### Work item
Quote the lines of the material below word for word, starting with the line containing "## IMDb Api Definition" and ending with the line containing "An Undirected Graph is", both of those lines included.

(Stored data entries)
== Segment start ==

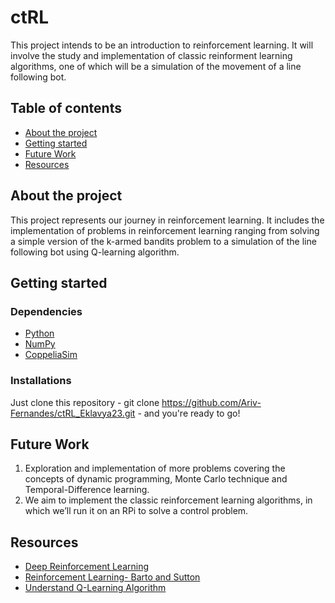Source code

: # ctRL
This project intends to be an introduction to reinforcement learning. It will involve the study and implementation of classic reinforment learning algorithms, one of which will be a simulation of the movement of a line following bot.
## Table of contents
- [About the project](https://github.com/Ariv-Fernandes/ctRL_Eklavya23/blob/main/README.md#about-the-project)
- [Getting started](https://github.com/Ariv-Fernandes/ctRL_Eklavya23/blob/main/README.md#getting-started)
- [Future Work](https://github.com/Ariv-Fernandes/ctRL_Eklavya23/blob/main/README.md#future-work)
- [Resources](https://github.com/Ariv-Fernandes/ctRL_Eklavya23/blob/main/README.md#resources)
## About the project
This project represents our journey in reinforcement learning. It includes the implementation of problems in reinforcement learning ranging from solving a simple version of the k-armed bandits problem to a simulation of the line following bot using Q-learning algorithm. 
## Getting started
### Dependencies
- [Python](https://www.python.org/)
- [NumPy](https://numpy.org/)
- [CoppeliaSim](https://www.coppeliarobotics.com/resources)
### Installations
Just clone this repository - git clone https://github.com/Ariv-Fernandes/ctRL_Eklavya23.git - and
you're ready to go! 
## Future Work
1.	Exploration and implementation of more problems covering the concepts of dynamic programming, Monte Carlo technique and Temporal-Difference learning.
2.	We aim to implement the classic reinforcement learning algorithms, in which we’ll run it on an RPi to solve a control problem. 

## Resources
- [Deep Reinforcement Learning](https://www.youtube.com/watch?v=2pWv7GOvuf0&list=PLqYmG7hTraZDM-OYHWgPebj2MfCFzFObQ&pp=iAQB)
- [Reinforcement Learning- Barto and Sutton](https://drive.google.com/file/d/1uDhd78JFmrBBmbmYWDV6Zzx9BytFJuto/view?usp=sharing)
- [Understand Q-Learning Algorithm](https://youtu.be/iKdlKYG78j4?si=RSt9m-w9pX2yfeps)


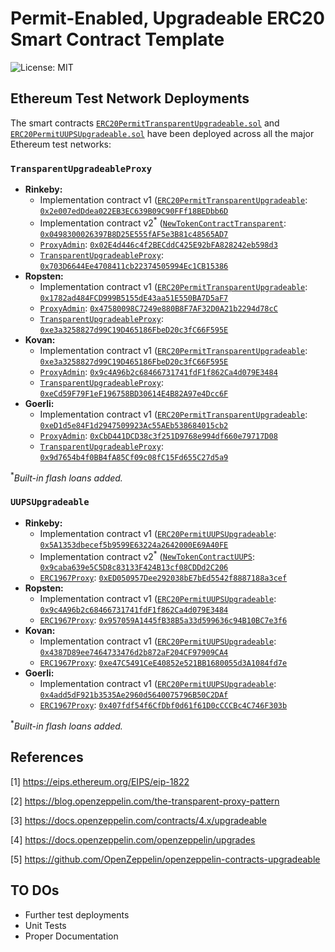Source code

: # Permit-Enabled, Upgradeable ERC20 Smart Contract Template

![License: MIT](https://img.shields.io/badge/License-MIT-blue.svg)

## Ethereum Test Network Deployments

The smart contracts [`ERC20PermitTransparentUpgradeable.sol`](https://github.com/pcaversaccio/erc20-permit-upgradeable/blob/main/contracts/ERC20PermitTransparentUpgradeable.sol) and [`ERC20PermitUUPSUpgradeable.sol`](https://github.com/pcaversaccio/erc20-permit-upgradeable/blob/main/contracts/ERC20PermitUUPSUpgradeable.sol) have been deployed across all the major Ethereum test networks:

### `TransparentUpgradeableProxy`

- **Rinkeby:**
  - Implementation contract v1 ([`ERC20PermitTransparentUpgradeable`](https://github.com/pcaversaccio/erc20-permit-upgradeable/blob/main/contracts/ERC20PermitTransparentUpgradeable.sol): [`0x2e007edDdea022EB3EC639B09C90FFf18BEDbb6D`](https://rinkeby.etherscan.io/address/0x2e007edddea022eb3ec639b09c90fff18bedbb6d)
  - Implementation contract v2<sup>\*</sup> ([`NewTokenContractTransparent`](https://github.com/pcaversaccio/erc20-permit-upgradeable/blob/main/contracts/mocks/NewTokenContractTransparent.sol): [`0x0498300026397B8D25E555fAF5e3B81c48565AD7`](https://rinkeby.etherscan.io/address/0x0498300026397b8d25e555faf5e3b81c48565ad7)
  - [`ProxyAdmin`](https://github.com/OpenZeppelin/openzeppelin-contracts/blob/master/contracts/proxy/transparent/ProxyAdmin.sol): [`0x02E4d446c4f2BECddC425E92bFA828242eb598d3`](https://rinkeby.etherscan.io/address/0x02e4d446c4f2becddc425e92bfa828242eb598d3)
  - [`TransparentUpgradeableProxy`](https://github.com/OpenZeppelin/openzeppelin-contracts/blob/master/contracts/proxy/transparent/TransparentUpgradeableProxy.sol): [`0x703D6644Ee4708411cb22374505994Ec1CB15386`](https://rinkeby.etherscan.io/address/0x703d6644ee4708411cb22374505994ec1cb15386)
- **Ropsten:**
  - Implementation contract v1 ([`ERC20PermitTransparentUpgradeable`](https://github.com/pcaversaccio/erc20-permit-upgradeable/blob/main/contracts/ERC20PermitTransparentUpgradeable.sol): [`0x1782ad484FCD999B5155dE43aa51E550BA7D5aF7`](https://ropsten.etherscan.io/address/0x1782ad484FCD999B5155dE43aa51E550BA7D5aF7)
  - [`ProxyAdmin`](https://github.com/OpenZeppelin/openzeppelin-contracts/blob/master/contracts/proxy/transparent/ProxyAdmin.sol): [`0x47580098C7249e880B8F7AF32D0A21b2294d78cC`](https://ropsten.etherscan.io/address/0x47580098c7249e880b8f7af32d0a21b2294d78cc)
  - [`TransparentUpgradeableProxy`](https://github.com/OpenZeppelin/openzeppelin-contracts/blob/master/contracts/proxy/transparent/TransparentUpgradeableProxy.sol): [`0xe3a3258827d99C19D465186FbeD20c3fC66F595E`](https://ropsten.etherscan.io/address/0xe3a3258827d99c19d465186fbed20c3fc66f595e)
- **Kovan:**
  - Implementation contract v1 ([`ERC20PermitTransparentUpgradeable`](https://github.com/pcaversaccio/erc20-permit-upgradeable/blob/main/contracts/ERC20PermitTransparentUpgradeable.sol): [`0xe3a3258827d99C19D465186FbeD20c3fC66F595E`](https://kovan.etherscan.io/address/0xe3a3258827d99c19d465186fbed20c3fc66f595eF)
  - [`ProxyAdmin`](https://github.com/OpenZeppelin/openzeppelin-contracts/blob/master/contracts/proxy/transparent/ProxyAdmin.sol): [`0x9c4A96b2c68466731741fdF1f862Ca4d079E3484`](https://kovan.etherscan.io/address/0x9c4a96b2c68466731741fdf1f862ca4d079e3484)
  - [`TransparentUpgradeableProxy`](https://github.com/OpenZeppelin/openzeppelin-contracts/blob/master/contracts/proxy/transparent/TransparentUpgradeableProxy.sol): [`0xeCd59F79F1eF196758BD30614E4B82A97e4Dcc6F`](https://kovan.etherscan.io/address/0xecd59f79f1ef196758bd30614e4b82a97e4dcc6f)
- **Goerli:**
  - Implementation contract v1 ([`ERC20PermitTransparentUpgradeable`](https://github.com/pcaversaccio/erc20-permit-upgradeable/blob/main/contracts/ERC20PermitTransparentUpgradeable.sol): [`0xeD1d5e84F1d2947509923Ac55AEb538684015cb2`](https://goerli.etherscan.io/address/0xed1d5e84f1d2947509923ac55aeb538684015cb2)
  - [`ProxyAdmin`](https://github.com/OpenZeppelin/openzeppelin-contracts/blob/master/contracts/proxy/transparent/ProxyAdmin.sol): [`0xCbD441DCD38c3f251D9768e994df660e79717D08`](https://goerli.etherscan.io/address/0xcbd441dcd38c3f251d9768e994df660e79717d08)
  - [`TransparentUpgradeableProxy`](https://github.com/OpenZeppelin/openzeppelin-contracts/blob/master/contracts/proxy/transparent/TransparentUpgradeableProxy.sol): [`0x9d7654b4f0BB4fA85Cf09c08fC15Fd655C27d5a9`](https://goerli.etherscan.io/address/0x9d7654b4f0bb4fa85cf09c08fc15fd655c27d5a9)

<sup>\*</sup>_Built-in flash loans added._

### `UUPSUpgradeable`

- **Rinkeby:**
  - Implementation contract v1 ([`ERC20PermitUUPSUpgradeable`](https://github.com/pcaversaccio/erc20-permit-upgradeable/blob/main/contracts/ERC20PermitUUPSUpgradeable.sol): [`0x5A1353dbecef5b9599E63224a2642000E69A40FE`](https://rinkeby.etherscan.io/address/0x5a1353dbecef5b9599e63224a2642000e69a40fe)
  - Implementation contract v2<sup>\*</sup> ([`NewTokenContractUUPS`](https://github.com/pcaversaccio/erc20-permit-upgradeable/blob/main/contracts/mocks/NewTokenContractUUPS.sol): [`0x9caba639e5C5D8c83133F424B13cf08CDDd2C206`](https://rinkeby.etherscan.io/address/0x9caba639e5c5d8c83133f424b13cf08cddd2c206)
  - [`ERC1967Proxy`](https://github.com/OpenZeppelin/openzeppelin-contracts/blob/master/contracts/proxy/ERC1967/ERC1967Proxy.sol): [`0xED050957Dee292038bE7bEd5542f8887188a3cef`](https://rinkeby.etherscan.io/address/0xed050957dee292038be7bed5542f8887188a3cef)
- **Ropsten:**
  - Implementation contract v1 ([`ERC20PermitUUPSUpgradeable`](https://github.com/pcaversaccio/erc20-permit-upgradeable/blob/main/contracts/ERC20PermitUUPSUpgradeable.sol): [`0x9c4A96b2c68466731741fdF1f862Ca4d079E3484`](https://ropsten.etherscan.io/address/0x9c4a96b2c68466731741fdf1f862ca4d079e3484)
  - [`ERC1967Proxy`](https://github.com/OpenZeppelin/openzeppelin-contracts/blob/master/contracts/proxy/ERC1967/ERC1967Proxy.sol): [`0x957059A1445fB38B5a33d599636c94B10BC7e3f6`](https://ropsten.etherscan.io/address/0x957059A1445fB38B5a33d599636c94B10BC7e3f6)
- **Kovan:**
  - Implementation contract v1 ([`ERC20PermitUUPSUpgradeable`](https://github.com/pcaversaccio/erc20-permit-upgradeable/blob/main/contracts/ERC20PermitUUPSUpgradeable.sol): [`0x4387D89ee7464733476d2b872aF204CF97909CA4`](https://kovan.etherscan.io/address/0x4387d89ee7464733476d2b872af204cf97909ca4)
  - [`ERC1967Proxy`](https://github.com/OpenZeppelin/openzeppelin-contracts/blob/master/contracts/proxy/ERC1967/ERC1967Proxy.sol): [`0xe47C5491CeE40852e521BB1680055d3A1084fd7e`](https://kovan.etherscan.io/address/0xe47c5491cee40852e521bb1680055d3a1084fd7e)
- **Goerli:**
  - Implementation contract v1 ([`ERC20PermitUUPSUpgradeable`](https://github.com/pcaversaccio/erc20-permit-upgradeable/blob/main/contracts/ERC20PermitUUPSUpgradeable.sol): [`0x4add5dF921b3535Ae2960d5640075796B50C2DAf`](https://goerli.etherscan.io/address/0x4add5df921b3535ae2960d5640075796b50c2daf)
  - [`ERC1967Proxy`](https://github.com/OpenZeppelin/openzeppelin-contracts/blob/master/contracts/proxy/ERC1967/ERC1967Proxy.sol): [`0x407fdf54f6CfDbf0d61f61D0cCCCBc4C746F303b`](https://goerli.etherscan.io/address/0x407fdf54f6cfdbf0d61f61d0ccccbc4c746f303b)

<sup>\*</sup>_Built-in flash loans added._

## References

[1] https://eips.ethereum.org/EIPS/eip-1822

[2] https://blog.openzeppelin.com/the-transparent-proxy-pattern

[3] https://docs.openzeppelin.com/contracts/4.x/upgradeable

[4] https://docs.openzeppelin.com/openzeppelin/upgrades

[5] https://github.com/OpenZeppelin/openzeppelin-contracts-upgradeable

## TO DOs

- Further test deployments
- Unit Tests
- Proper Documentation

== Segment end ==
== Segment start ==

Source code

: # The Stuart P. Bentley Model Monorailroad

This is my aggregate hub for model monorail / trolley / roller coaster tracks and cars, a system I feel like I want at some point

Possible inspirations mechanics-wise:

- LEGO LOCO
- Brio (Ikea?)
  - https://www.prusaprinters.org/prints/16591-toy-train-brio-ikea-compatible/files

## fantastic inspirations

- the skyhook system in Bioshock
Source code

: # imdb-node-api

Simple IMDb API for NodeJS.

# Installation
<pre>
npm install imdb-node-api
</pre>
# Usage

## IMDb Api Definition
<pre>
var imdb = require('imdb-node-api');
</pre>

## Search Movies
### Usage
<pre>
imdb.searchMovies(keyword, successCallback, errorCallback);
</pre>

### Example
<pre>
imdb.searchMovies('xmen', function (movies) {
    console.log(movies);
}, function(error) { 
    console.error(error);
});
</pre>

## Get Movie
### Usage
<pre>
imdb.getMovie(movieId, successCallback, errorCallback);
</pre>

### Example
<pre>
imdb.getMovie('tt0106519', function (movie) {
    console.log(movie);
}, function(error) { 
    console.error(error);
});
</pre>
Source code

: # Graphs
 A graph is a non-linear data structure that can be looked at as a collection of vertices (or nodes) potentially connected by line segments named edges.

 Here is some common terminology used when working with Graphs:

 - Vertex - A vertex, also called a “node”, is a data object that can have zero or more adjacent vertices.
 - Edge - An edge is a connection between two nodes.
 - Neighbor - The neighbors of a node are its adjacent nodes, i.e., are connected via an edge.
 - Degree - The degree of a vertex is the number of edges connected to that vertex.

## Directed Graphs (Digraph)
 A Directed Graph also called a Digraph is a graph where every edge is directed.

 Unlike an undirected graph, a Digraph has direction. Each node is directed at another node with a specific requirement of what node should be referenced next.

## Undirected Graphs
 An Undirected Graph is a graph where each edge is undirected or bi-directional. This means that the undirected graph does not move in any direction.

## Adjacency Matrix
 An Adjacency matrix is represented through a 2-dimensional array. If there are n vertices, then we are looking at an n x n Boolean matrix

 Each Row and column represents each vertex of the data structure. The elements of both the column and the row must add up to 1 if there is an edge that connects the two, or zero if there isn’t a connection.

== Segment end ==

### Response box
## IMDb Api Definition
<pre>
var imdb = require('imdb-node-api');
</pre>

## Search Movies
### Usage
<pre>
imdb.searchMovies(keyword, successCallback, errorCallback);
</pre>

### Example
<pre>
imdb.searchMovies('xmen', function (movies) {
    console.log(movies);
}, function(error) { 
    console.error(error);
});
</pre>

## Get Movie
### Usage
<pre>
imdb.getMovie(movieId, successCallback, errorCallback);
</pre>

### Example
<pre>
imdb.getMovie('tt0106519', function (movie) {
    console.log(movie);
}, function(error) { 
    console.error(error);
});
</pre>
Source code

: # Graphs
 A graph is a non-linear data structure that can be looked at as a collection of vertices (or nodes) potentially connected by line segments named edges.

 Here is some common terminology used when working with Graphs:

 - Vertex - A vertex, also called a “node”, is a data object that can have zero or more adjacent vertices.
 - Edge - An edge is a connection between two nodes.
 - Neighbor - The neighbors of a node are its adjacent nodes, i.e., are connected via an edge.
 - Degree - The degree of a vertex is the number of edges connected to that vertex.

## Directed Graphs (Digraph)
 A Directed Graph also called a Digraph is a graph where every edge is directed.

 Unlike an undirected graph, a Digraph has direction. Each node is directed at another node with a specific requirement of what node should be referenced next.

## Undirected Graphs
 An Undirected Graph is a graph where each edge is undirected or bi-directional. This means that the undirected graph does not move in any direction.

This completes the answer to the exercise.